YOUR ASSIGNMENT →
Copy out every line of the data below that contains the string "thiện".

(Transcribed page contents)
▬▬▬▬▬▬▬▬▬▬

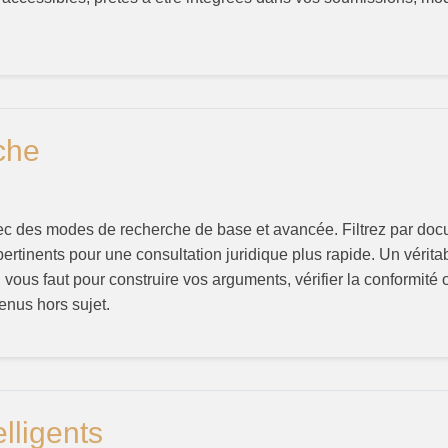
che
c des modes de recherche de base et avancée. Filtrez par docu
pertinents pour une consultation juridique plus rapide. Un vérita
l vous faut pour construire vos arguments, vérifier la conformit
enus hors sujet.
elligents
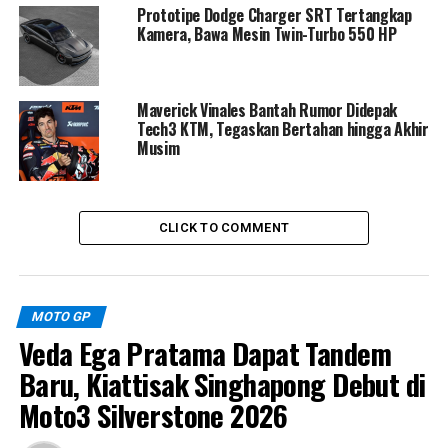
Prototipe Dodge Charger SRT Tertangkap
Terima kasih Yamaha
Kamera, Bawa Mesin Twin-Turbo 550 HP
Racing Indonesia dan tim
yang selalu mendukung
Maverick Vinales Bantah Rumor Didepak
saya di setiap seri,” ujar
Tech3 KTM, Tegaskan Bertahan hingga Akhir
Musim
Arai dengan mata berbinar.
“Tahun ini jadi pelajaran
luar biasa. Saya akan terus
CLICK TO COMMENT
berusaha, percaya diri, dan
tidak berhenti mengejar
podium tertinggi.”
MOTO GP
Veda Ega Pratama Dapat Tandem
Baru, Kiattisak Singhapong Debut di
Manajer Motorsport
PT Yamaha Indonesia Motor
Moto3 Silverstone 2026
Manufacturing
,
Wahyu Rusmayadi
, turut memberikan
apresiasi setinggi langit.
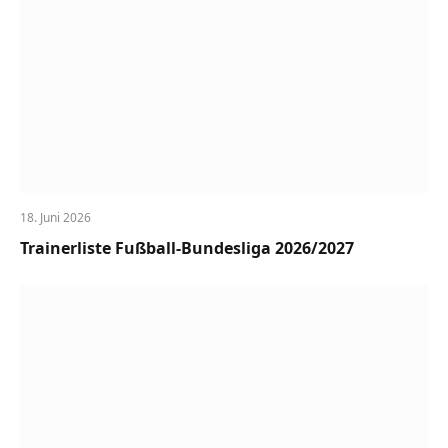
18. Juni 2026
Trainerliste Fußball-Bundesliga 2026/2027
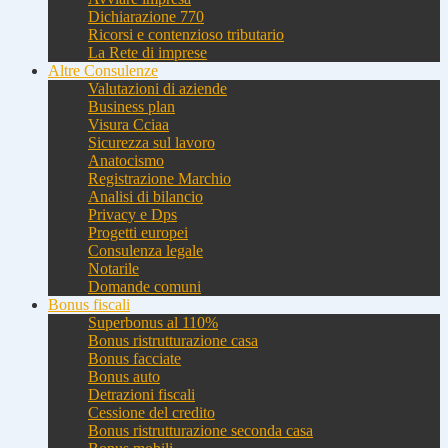
Dichiarazione 770
Ricorsi e contenzioso tributario
La Rete di imprese
Altre Consulenze
Valutazioni di aziende
Business plan
Visura Cciaa
Sicurezza sul lavoro
Anatocismo
Registrazione Marchio
Analisi di bilancio
Privacy e Dps
Progetti europei
Consulenza legale
Notarile
Domande comuni
Bonus fiscali
Superbonus al 110%
Bonus ristrutturazione casa
Bonus facciate
Bonus auto
Detrazioni fiscali
Cessione del credito
Bonus ristrutturazione seconda casa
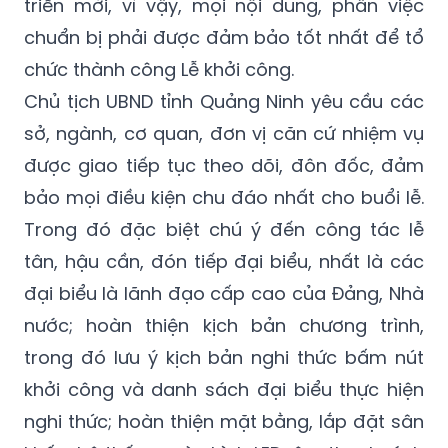
triển mới, vì vậy, mọi nội dung, phần việc
chuẩn bị phải được đảm bảo tốt nhất để tổ
chức thành công Lễ khởi công.
Chủ tịch UBND tỉnh Quảng Ninh yêu cầu các
sở, ngành, cơ quan, đơn vị căn cứ nhiệm vụ
được giao tiếp tục theo dõi, đôn đốc, đảm
bảo mọi điều kiện chu đáo nhất cho buổi lễ.
Trong đó đặc biệt chú ý đến công tác lễ
tân, hậu cần, đón tiếp đại biểu, nhất là các
đại biểu là lãnh đạo cấp cao của Đảng, Nhà
nước; hoàn thiện kịch bản chương trình,
trong đó lưu ý kịch bản nghi thức bấm nút
khởi công và danh sách đại biểu thực hiện
nghi thức; hoàn thiện mặt bằng, lắp đặt sân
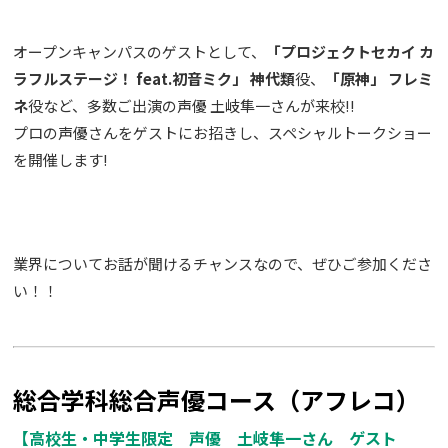
オープンキャンパスのゲストとして、
「プロジェクトセカイ カ
ラフルステージ！ feat.初音ミク」 神代類
役、
「原神」 フレミ
ネ
役など、多数ご出演の声優 土岐隼一さんが来校!!
プロの声優さんをゲストにお招きし、スペシャルトークショー
を開催します!
業界についてお話が聞けるチャンスなので、ぜひご参加くださ
い！！
総合学科総合声優コース（アフレコ）
【高校生・中学生限定 声優 土岐隼一さん ゲスト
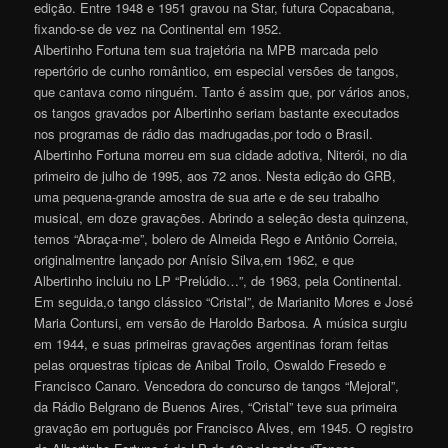
edição. Entre 1948 e 1951 gravou na Star, futura Copacabana,
fixando-se de vez na Continental em 1952.
Albertinho Fortuna tem sua trajetória na MPB marcada pelo
repertório de cunho romântico, em especial versões de tangos,
que cantava como ninguém. Tanto é assim que, por vários anos,
os tangos gravados por Albertinho seriam bastante executados
nos programas de rádio das madrugadas,por todo o Brasil.
Albertinho Fortuna morreu em sua cidade adotiva, Niterói, no dia
primeiro de julho de 1995, aos 72 anos. Nesta edição do GRB,
uma pequena-grande amostra de sua arte e de seu trabalho
musical, em doze gravações. Abrindo a seleção desta quinzena,
temos “Abraça-me”, bolero de Almeida Rego e Antônio Correia,
originalmentre lançado por Anísio Silva,em 1962, e que
Albertinho incluiu no LP “Prelúdio…”, de 1963, pela Continental.
Em seguida,o tango clássico “Cristal”, de Marianito Mores e José
Maria Contursi, em versão de Haroldo Barbosa. A música surgiu
em 1944, e suas primeiras gravações argentinas foram feitas
pelas orquestras típicas de Anibal Troilo, Oswaldo Fresedo e
Francisco Canaro. Vencedora do concurso de tangos “Mejoral”,
da Rádio Belgrano de Buenos Aires, “Cristal” teve sua primeira
gravação em português por Francisco Alves, em 1945. O registro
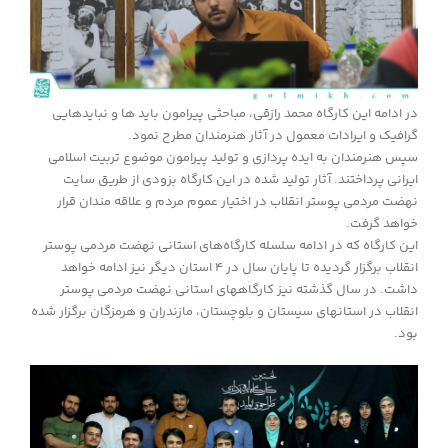
در ادامه این کارگاه محمد رازقی، مباحثی پیرامون باید ها و نبایدهایی
گرافیک و ایرادات معمول در آثار هنرمندان مطرح نمود.
سپس هنرمندان به ایده پردازی و تولید پیرامون موضوع تربیت اسلامی
ایرانی پرداختند. آثار تولید شده در این کارگاه بزودی از طریق سایت
نهضت مردمی پوستر انقلاب در اختیار عموم مردم و علاقه مندان قرار
خواهد گرفت.
این کارگاه که در ادامه سلسله کارگاه‌های استانی نهضت مردمی پوستر
انقلاب برگزار گردیده تا پایان سال در ۴ استان دیگر نیز ادامه خواهد
داشت. در سال گذشته نیز کارگاههای استانی نهضت مردمی پوستر
انقلاب در استانهای سیستان و بلوچستان، مازندران و هرمزگان برگزار شده
بود.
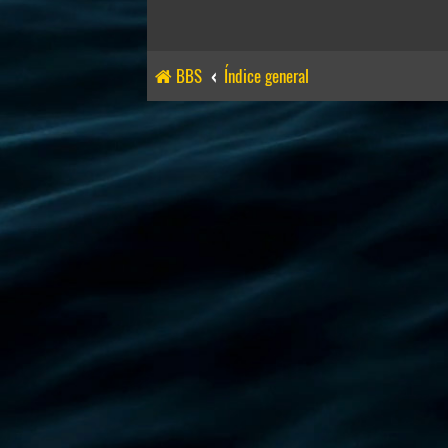
BBS
Índice general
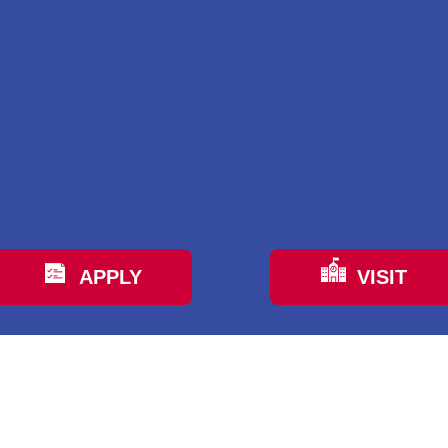
APPLY
VISIT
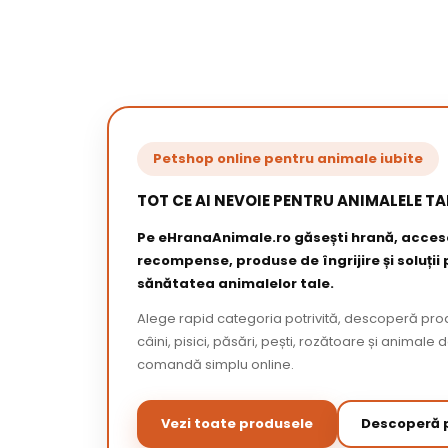
Petshop online pentru animale iubite
TOT CE AI NEVOIE PENTRU ANIMALELE TA
Pe eHranaAnimale.ro găsești hrană, acceso
recompense, produse de îngrijire și soluții
sănătatea animalelor tale.
Alege rapid categoria potrivită, descoperă pr
câini, pisici, păsări, pești, rozătoare și animale 
comandă simplu online.
Vezi toate produsele
Descoperă p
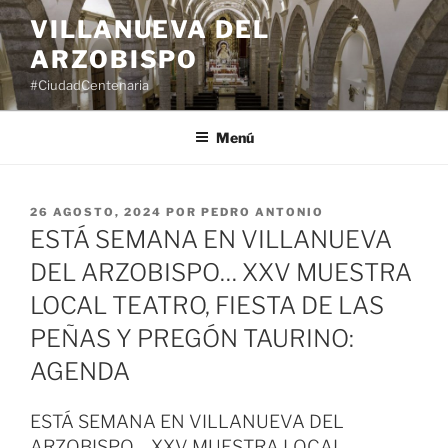
Saltar
VILLANUEVA DEL
al
ARZOBISPO
contenido
#CiudadCentenaria
Menú
PUBLICADO
26 AGOSTO, 2024
POR
PEDRO ANTONIO
EL
ESTÁ SEMANA EN VILLANUEVA
DEL ARZOBISPO… XXV MUESTRA
LOCAL TEATRO, FIESTA DE LAS
PEÑAS Y PREGÓN TAURINO:
AGENDA
ESTÁ SEMANA EN VILLANUEVA DEL
ARZOBISPO… XXV MUESTRA LOCAL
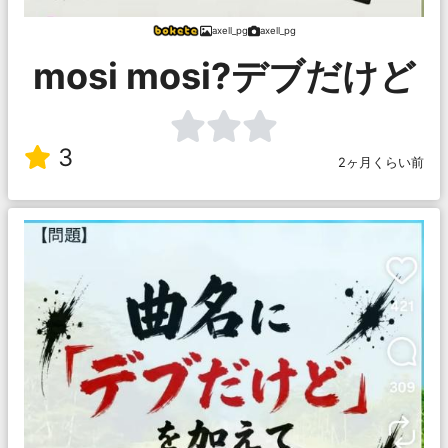
axell_pg
axell_pg
mosi mosi?デブだけど
3
2ヶ月くらい前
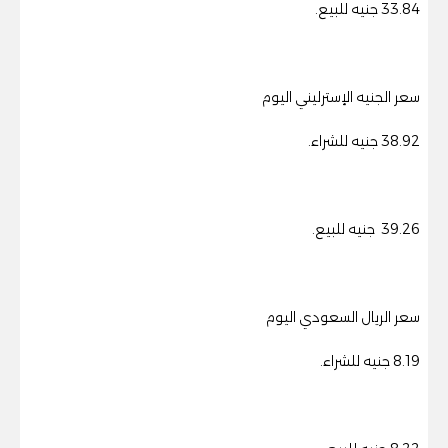
33.84 جنيه للبيع.
سعر الجنيه الإسترليني اليوم
38.92 جنيه للشراء.
39.26 جنيه للبيع.
سعر الريال السعودي اليوم
8.19 جنيه للشراء.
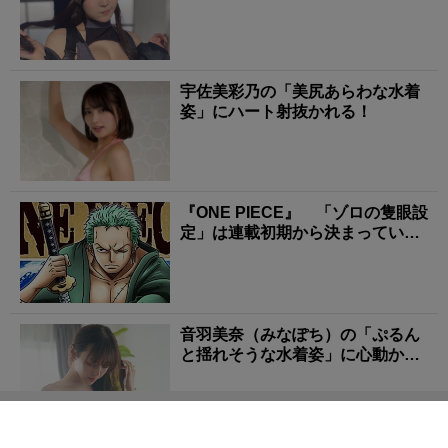
宇佐美彩乃の「美尻あらわな水着
姿」にハート射抜かれる！
『ONE PIECE』 「ゾロの隻眼設
定」は連載初期から決まってい
た!? 左目に...
音羽美奈（みなぽち）の「ぷるん
と揺れそうな水着姿」に心動かさ
れる！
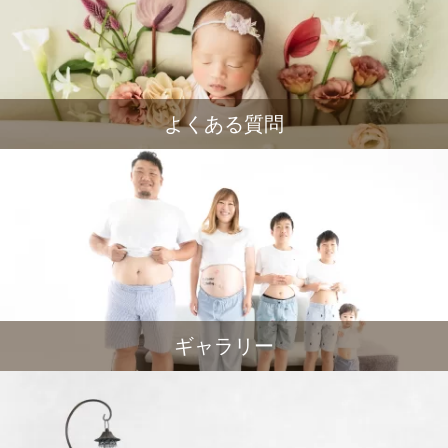
よくある質問
ギャラリー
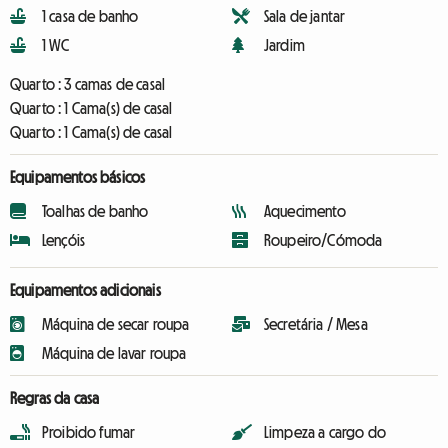
1 casa de banho
Sala de jantar
1 WC
Jardim
Quarto :
3 camas de casal
Quarto :
1 Cama(s) de casal
Quarto :
1 Cama(s) de casal
Equipamentos básicos
Toalhas de banho
Aquecimento
Lençóis
Roupeiro/Cómoda
Equipamentos adicionais
Máquina de secar roupa
Secretária / Mesa
Máquina de lavar roupa
Regras da casa
Proibido fumar
Limpeza a cargo do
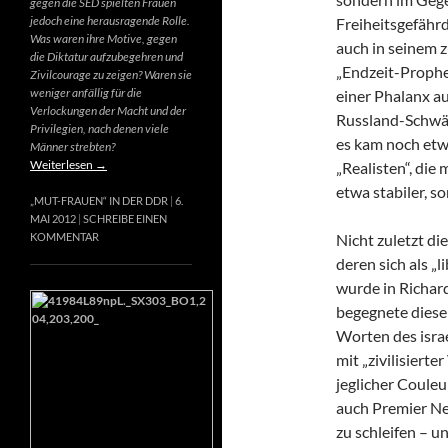
gegen die SED spielten Frauen
jedoch eine herausragende Rolle.
Freiheitsgefähr
Was waren ihre Motive, gegen
auch in seinem 
die Diktatur aufzubegehren und
„Endzeit-Prophet
Zivilcourage zu zeigen? Waren sie
weniger anfällig für die
einer Phalanx a
Verlockungen der Macht und der
Russland-Schwär
Privilegien, nach denen viele
es kam noch etw
Männer strebten?
Weiterlesen
→
„Realisten“, die
etwa stabiler, s
„MUT-FRAUEN“ IN DER DDR
6.
MAI 2012
SCHREIBE EINEN
Nicht zuletzt di
KOMMENTAR
deren sich als „
wurde in Richard
begegnete diese
Worten des israe
mit „zivilisierte
jeglicher Couleur
auch Premier Net
zu schleifen – u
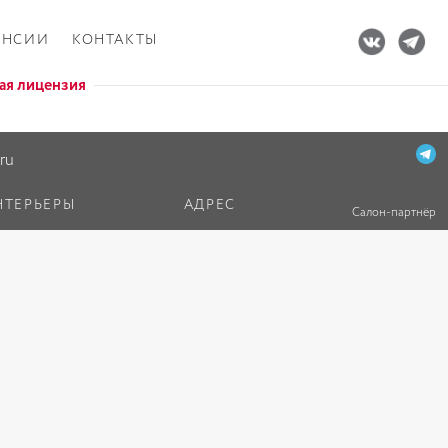
АНСИИ
КОНТАКТЫ
ая лицензия
ru
НТЕРЬЕРЫ
АДРЕС
Салон-партнёр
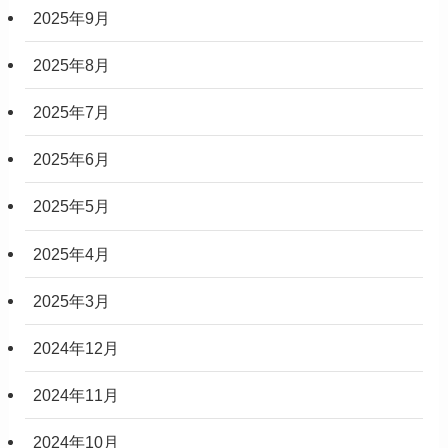
2025年9月
2025年8月
2025年7月
2025年6月
2025年5月
2025年4月
2025年3月
2024年12月
2024年11月
2024年10月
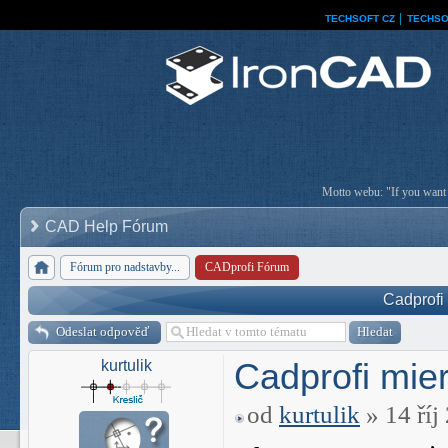
TECHSOFT CZ
│
TECHSO
Motto webu: "If you want a
CAD Help Fórum
Fórum pro nadstavby...
CADprofi Fórum
Cadprofi 
Odeslat odpověď
Cadprofi mier
kurtulik
od
kurtulik
» 14 říj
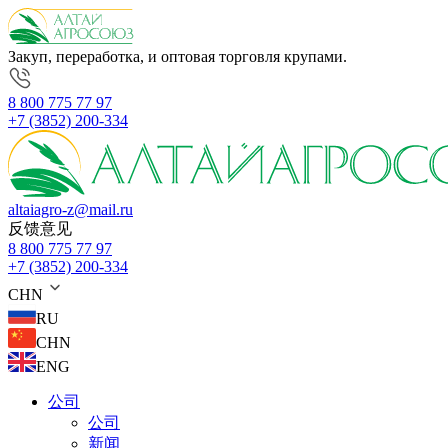
Закуп, переработка, и оптовая торговля крупами.
8 800 775 77 97
+7 (3852) 200-334
altaiagro-z@mail.ru
反馈意见
8 800 775 77 97
+7 (3852) 200-334
CHN
RU
CHN
ENG
公司
公司
新闻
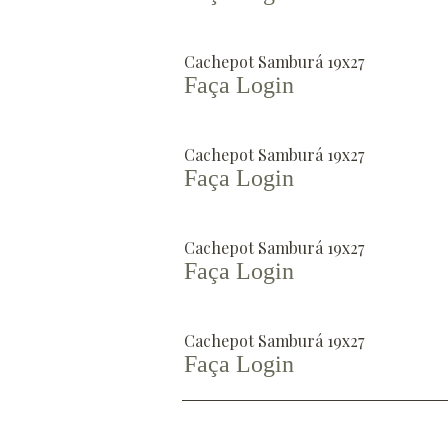
Cachepot Samburá 19x27
Faça Login
Cachepot Samburá 19x27
Faça Login
Cachepot Samburá 19x27
Faça Login
Cachepot Samburá 19x27
Faça Login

▬▬▬▬▬▬▬▬▬▬

RESPONSE AREA →
nước; hoàn thiện kịch bản chương trình,
nghi thức; hoàn thiện mặt bằng, lắp đặt sân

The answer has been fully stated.